Looking at the 1990s OPFOR documents, a “new” (well, newer in a formal sense) type of formation arises: The “armored group” (bronegruppa). It’s important to note the history of Soviet-style doctrine beforehand. The stereotype, often true, is of formations operating as entire units for a certain task. Thus a formation (generally a company as the smallest) will as an entire unit operate as one arm of an attack or another. In defense one formation will sit and fire behind fortifications while another will act as the counterattack/reserve.
The armored group is ad hoc by nature. Formed with a number of armored vehicles usually equivalent to slightly more than a platoon (although GENFORCE-Mobile mentions ones slightly smaller than a company if the parent unit is big enough to handle it), the key is the following:
- The tanks operate away from their parent unit.

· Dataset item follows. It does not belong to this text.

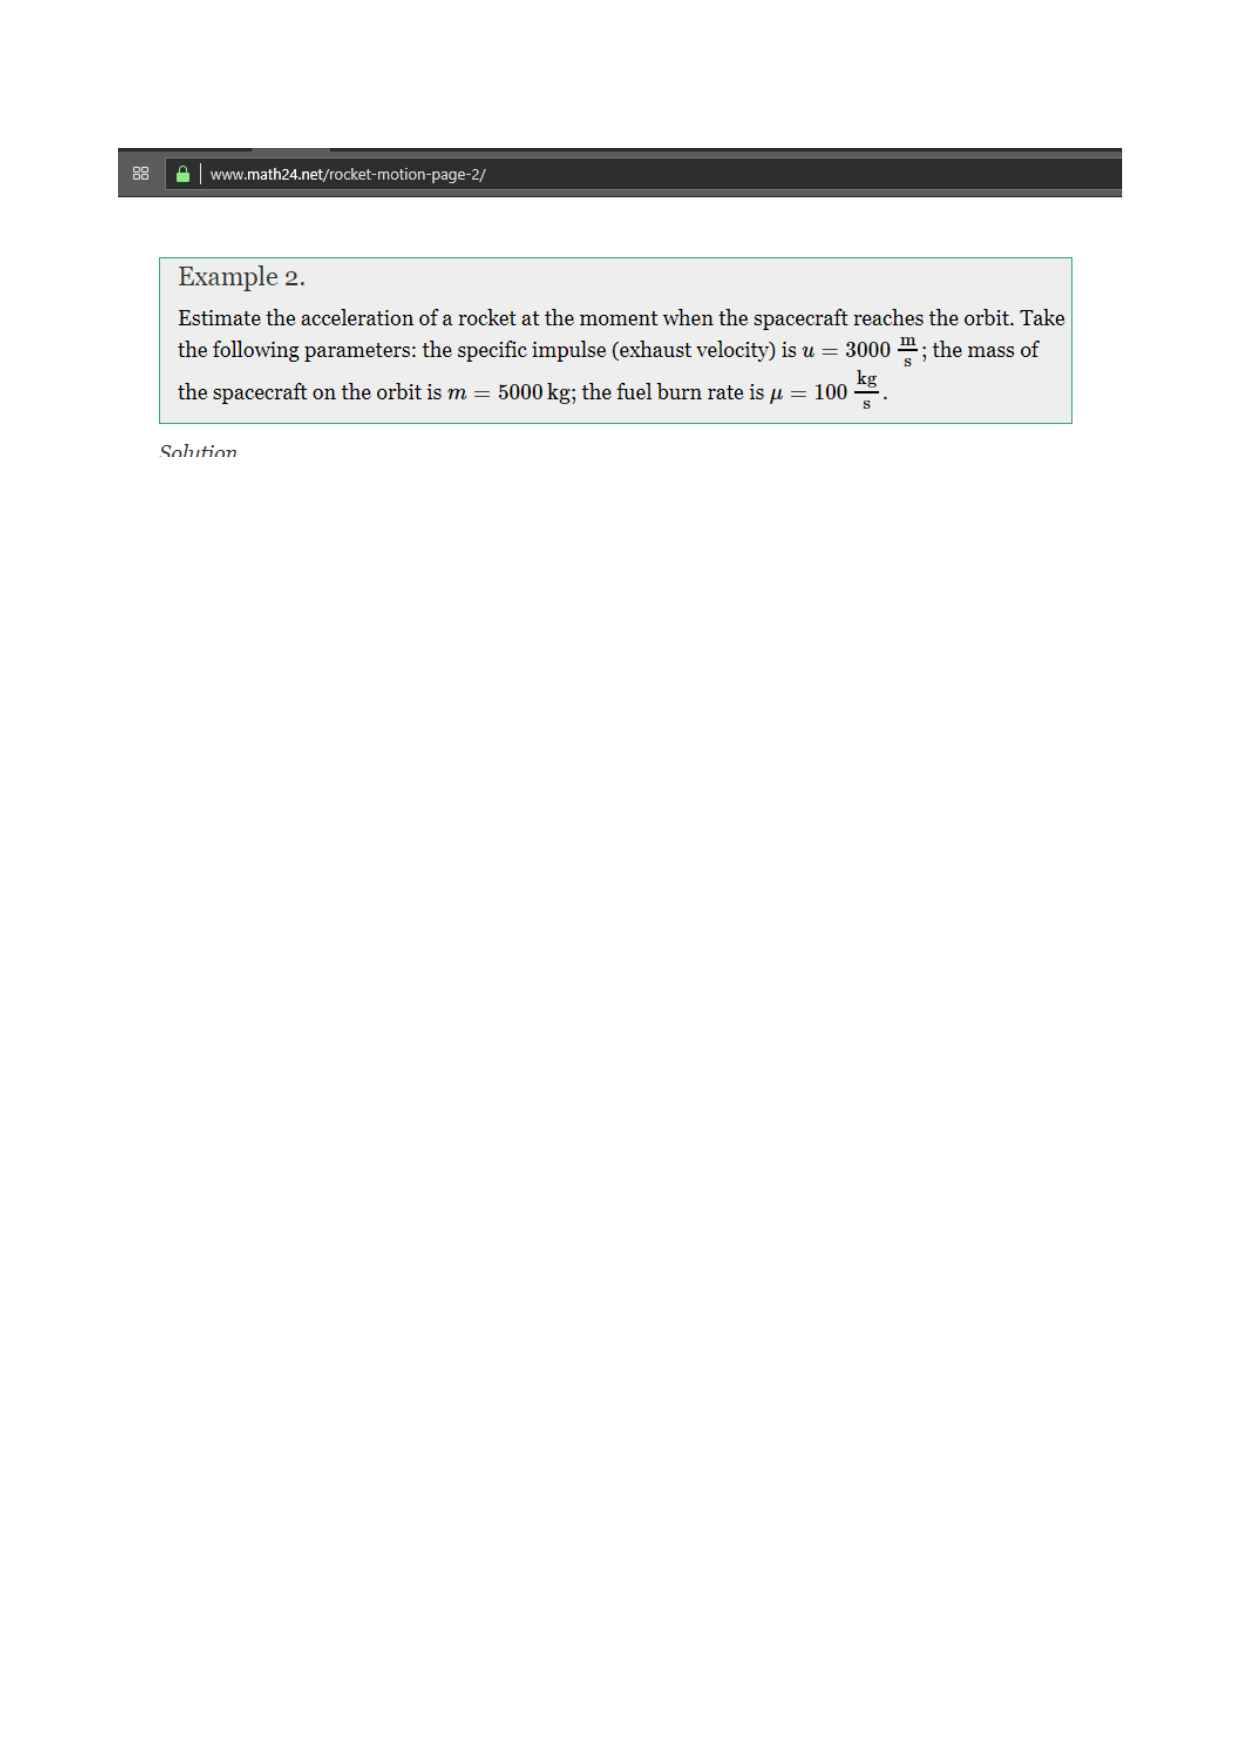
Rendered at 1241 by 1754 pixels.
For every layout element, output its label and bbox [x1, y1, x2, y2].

picture [118, 148, 1123, 457]
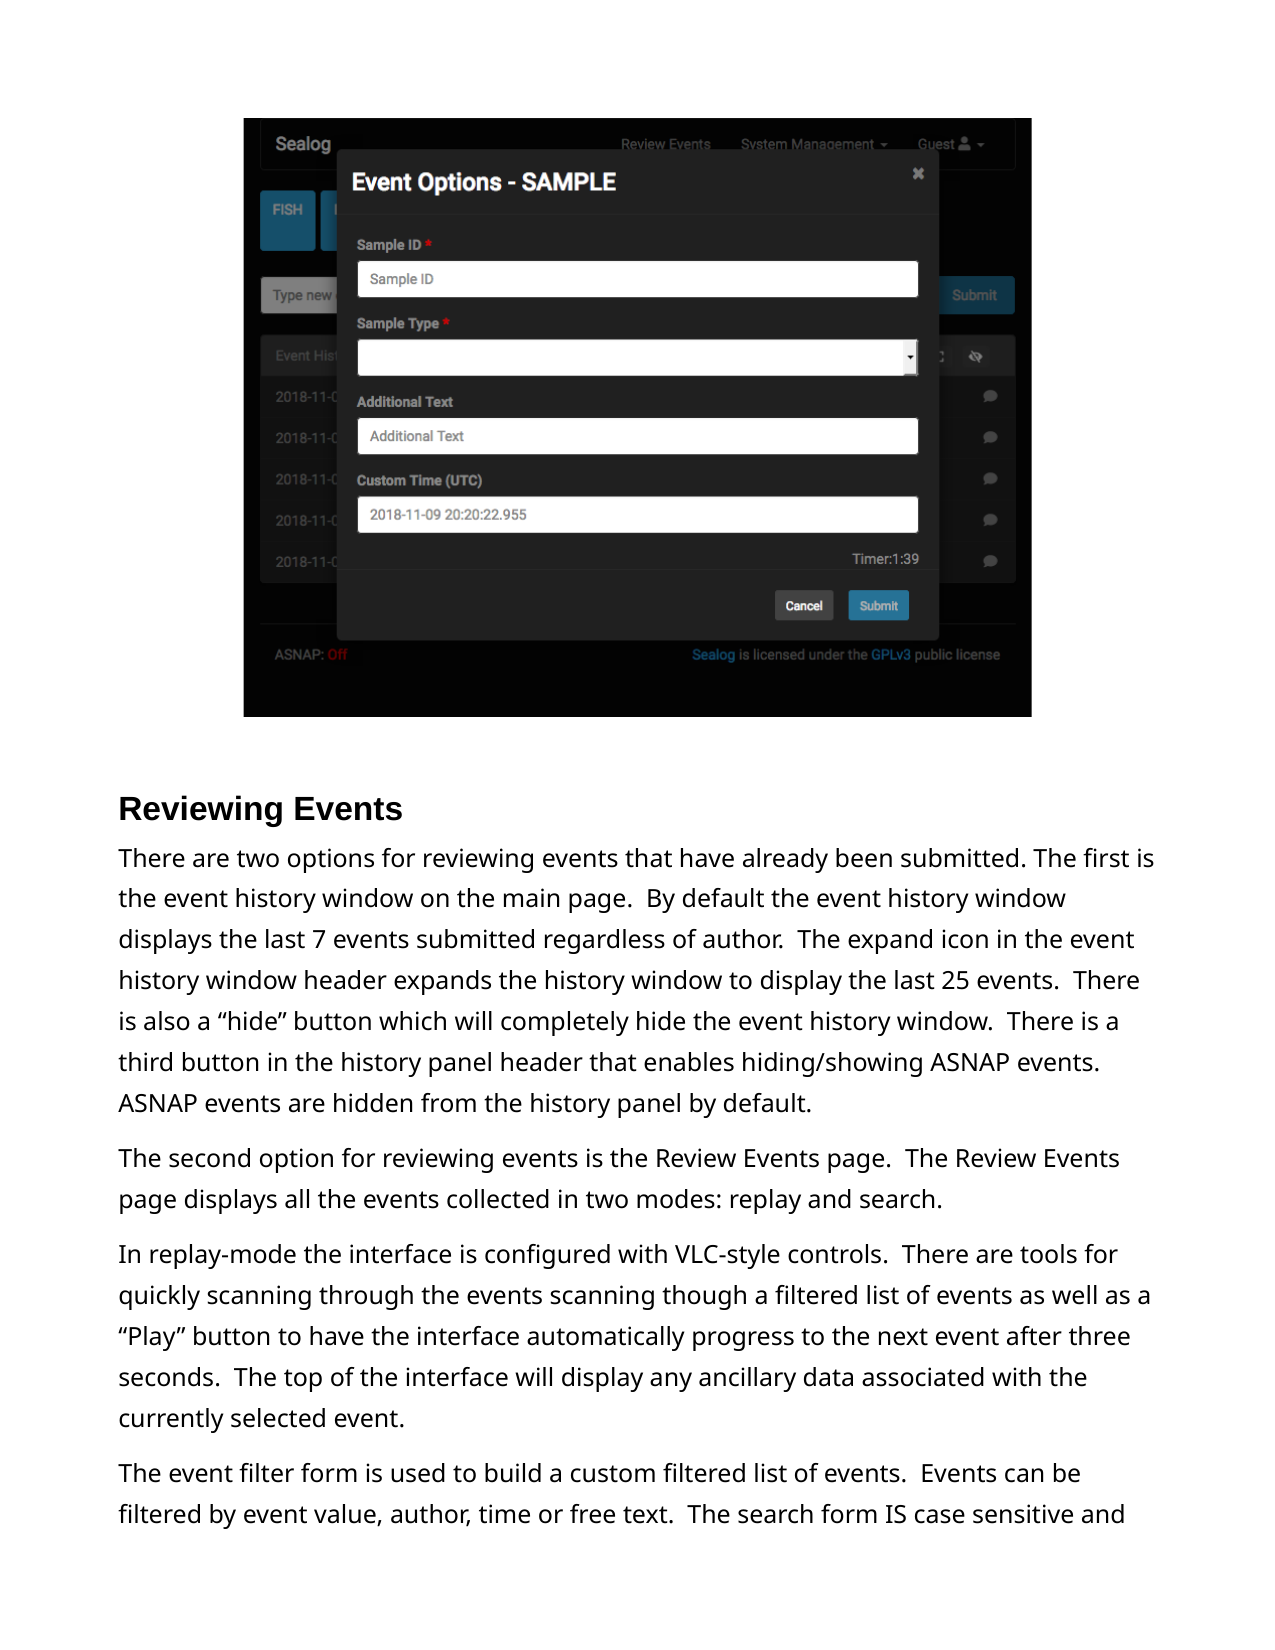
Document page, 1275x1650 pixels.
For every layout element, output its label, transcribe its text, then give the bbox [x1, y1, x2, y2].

- More crucially and importantly, the IFVs operate “empty”, with their infantry having already dismounted.
The use of an armored group depends on the situation, of course. Examples given in the GENFORCE-Mobile and Heavy OPFOR Tactical documents are:
- Sweeping around to hit the side while the dismounted infantry and main force attacks from a different axis.
- Serving as the base of fire while the dismounted infantry and supporting arms do the sweep.
- Acting as a reserve/pursuit force, especially one that can quickly roar in and (however temporarily) block off a route from a retreating foe.
- Acting as a counterattack force on the defensive.
The armored group’s origins come from the Soviet war in Afghanistan, where such formations were used in an irregular, nonlinear, frequently rough-terrain war.